/dept-takehome

Submission for the Dept Agency take home, uses Next.JS, Netlify & ButterCMS,

Primary LanguageCSS

Dept take home

My submission for the Dept take home, using Netlify, Next.JS and ButterCMS. A live preview of the site can be found here!

Table of contents generated with markdown-toc

Getting Started

First, install the dependencies needed:

npm install

And after that you can run the development server:

npm run dev

Open http://localhost:3000 with your browser to see the result.

Technologies involved

Description & reasoning

Looking at the design of the page I derived the following assumptions;

  1. No user-dependent context on the page
  2. Cases might be added and/or reordered
  3. Content gets updated somewhat infrequently

Looking at this, I find that two pieces of technology make sense here, a CMS and SSG (static site generation). The CMS is there so that given teams, such as marketing, can easily edit the content in a user-friendly way, and since there is no user-dependent state we can statically generate our sites whenever the CMS gets updated. A regular react SPA wouldn't have made much sense, since all of the requests would be the same.

Previously, I have used Gatsby + Netlify CMS, which was quite pleasant, but I wanted to try something new, hence I opted to use Next.JS. The next step is to choose a CMS, we should first look at what our data might look like:

- Cases
  - Title
  - Cover image
  - Company

- Clients
  - Name
  - Logo

- Reviews
  - Review
  - Reviewer
  - Role
  - Company

I do not expect the site to make a lot of varying requests, as well as the shape of the data matching the potential general-purpose REST API (/cases for all cases, /clients for all clients etc.).
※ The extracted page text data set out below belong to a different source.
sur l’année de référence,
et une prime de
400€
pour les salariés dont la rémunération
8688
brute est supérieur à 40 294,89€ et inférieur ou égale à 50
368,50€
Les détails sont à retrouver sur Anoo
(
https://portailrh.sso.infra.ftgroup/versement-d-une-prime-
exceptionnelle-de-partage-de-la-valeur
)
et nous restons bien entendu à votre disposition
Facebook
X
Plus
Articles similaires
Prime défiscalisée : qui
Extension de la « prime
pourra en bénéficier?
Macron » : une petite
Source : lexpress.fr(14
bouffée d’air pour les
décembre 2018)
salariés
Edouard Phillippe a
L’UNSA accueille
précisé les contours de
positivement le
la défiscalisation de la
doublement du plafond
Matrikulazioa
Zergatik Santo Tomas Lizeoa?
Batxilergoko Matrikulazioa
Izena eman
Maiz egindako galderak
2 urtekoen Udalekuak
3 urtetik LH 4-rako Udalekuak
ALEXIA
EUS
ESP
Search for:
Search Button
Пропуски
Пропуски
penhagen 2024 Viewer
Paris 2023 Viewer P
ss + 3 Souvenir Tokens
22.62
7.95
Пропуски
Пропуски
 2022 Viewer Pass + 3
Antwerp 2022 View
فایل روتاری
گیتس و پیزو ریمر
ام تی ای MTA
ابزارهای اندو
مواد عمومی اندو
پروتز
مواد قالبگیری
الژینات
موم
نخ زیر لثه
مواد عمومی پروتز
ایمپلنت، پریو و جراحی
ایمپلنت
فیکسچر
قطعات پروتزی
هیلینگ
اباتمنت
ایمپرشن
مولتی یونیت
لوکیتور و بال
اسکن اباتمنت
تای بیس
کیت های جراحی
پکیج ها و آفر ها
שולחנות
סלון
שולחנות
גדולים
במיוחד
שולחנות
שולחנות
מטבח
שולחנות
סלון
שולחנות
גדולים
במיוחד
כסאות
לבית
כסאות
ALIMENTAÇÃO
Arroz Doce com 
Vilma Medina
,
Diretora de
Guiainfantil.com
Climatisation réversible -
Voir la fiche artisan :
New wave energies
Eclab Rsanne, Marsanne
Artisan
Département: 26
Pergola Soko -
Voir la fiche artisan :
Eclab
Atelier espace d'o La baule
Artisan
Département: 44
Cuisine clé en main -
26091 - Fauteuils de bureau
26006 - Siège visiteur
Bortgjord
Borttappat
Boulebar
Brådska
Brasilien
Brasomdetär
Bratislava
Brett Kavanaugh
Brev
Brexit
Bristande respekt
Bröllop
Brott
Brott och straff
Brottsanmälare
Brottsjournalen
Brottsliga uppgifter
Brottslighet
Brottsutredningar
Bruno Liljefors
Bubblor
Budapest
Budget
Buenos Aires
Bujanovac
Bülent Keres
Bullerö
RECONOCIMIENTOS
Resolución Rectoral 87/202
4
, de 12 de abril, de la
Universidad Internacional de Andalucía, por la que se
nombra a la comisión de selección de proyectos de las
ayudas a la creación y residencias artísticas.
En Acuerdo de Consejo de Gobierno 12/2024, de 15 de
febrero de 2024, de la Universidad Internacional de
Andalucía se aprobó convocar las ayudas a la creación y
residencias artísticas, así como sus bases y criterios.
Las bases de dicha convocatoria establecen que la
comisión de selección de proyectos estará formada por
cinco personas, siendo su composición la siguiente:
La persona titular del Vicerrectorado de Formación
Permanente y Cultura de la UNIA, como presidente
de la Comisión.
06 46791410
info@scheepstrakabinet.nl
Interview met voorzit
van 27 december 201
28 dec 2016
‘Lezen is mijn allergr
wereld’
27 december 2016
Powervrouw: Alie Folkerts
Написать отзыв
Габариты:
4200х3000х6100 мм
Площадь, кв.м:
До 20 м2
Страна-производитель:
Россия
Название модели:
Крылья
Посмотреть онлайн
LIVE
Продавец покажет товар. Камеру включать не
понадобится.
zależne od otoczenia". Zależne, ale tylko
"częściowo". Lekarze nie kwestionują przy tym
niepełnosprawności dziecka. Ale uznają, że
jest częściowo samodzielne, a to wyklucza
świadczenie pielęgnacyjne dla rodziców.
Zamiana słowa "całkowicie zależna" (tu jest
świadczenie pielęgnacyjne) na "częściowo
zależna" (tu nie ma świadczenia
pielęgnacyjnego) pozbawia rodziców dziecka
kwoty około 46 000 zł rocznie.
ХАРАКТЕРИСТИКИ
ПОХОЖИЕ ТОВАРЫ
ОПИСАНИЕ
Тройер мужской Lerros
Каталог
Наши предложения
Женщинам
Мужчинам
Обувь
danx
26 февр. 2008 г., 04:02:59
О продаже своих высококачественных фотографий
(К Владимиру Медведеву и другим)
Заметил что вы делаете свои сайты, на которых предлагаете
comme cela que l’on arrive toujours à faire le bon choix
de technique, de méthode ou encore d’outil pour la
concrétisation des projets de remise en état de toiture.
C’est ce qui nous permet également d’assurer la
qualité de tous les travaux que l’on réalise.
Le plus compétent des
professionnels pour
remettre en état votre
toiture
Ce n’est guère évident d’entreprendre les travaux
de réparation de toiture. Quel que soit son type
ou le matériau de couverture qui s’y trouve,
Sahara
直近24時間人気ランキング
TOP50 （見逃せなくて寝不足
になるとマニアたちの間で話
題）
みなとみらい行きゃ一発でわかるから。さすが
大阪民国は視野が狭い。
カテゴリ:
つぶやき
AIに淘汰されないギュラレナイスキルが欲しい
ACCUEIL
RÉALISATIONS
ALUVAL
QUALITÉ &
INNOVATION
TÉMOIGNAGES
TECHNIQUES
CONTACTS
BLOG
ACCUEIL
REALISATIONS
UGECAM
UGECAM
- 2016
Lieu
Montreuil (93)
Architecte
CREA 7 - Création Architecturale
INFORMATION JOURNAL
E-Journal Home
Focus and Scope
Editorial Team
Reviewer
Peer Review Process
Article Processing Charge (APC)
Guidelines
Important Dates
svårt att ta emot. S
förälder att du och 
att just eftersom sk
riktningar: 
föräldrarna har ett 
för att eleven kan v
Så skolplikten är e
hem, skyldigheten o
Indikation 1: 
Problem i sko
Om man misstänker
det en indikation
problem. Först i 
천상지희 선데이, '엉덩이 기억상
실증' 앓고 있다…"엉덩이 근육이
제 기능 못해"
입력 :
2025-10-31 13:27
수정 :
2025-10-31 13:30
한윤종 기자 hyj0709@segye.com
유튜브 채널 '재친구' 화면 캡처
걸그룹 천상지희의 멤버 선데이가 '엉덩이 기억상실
We also will need to upload images to use for the covers. Thus our CMS will have the following requirements;

  1. Make content available through REST endpoints
  2. Be able to upload images
  3. All of this available in the free tier

My eyes then fell upon ButterCMS, which I had also heard of previously and did satisfy the above requirements.

The deployment will be done on Netlify, so whenever content gets published in ButterCMS it will trigger Netlify to initiate the build process and deploy the newly generated static sites. This can be done through the webhooks of ButterCMS and the build hooks from Netlify.

So, all in all, we are using

  • ButterCMS for the content
  • Next.JS for statically generating the sites
  • Netlify for hosting and the building pipeline

dept-takehome-graph

Potential improvements

If I had more time, these are the main things I'd have wanted to improve:

  • Better separation of child and parent components, in some cases, some components are including CSS rules that should have been imposed by the parents. For example, the Review component includes a border-top, which makes sense in the context of our site as a whole and how we're using it, but might not make sense in other sites where we'd want to reuse Reivew. So rather than the border-top embedded in the Review component, it would have been better applied by the parent of Review.
  • Some of the content is hardcoded, like certain menu entries and countries, it would be good to extract those out so that we're not having a mix of hardcoded content & content from the CMS.
  • I feel like I could have been more consistent in my usage of CSS, for example, in some cases I try to keep the selectors as flat as possible, for example, .footer {}, .footer-link {}, wherein some other places I'll target children .footer {}, .footer .link {}. The latter can sometimes cause some issues when it comes to CSS prioritization when you'd want to override certain .link rules for instance.